Wilcoxon Signed Ranks Test

The Wilcoxon Signed Ranks test is an alternative to the T-test for correlated samples, appropriate for data that do not meet these requirements for the T-test:
  • The scale of measurement has the properties of an equal-interval scale (for example, when measures are from a rating scale).
  • Differences between paired values are randomly selected from the source population.
  • The source population has a normal distribution.
For the Wilcoxon Signed Ranks test, data must meet these requirements:
  • The distribution of difference scores is symmetric (which implies an equal-interval scale).
  • Difference scores are mutually independent.
  • Difference scores have the same mean.

The function replaces the original measures with ranks, thereby analyzing only the ordinal relationships. The function computes the sum of the signed ranks, W. When the numbers of positive and negative signs are almost equal (that is, when there is no tendency in either direction), the value of W is near zero and the null hypothesis is accepted. Positive or negative sums indicate a tendency for the ranks to have significance, so there is a difference in the cases in the specified direction.

The Wilcoxon test tests whether two samples come from a population with a specific mean or median. The null hypothesis is that the samples come from populations with the same mean or median. The alternative hypothesis is that the samples come from populations with different means or medians (two-tailed test) or whether the difference is in a specific direction (upper-tailed or lower-tailed test). The output is a p-value to compare to the specified threshold to determine whether to reject the null hypothesis.

Friedman Test with Kendall's Coefficient of Concordance and Spearman's Rho

The Friedman test is an extension of the sign test for several independent samples. It is similar to the two-way analysis of variance, but depends only on the ranks of the observations, so it is like a two-way ANOVA on ranks.

The Friedman test is best for six or more treatments. For three or fewer treatments, it is not powerful enough.
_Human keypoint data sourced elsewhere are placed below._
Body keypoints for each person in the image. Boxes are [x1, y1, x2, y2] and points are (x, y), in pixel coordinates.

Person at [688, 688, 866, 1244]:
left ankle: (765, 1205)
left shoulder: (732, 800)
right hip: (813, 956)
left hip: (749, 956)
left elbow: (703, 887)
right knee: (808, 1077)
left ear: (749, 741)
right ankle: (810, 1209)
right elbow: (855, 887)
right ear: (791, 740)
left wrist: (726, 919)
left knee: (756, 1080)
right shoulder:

The Friedman test tests for treatment differences in a randomized, complete block design. The input data is a set of k-variate random variables called blocks. The data must meet these requirements:
  • The data in the blocks is mutually independent.
  • Within each block, observations are ordinal rankable according to a criterion of interest.
  • All treatments apply to each block.

    When they do not, the block design is incomplete. Use another test, such as the Durban test.

A Friedman test uses rank scores and the F table. (An alternative implementation called the Friedman Statistic uses the chi-squared table.)

The Friedman test computes the following:
  • Friedman statistics
  • Kendall’s Coefficient of Concordance, W

    W is in the range [0, 1]. The higher the value, the stronger the association. W is 1 if all treatments have the same rank in all blocks. W is 0 if all blocks "disagree perfectly."

  • Spearman's Rho

    Spearman's rho is a measure of the linear relationship between two variables. It differs from Pearson's correlation only in that the computations are done after the variables are converted to ranks. Spearman’s Rho is 1 if there is perfect agreement among rankings. Disagreement causes rho to be less than 1, sometimes negative.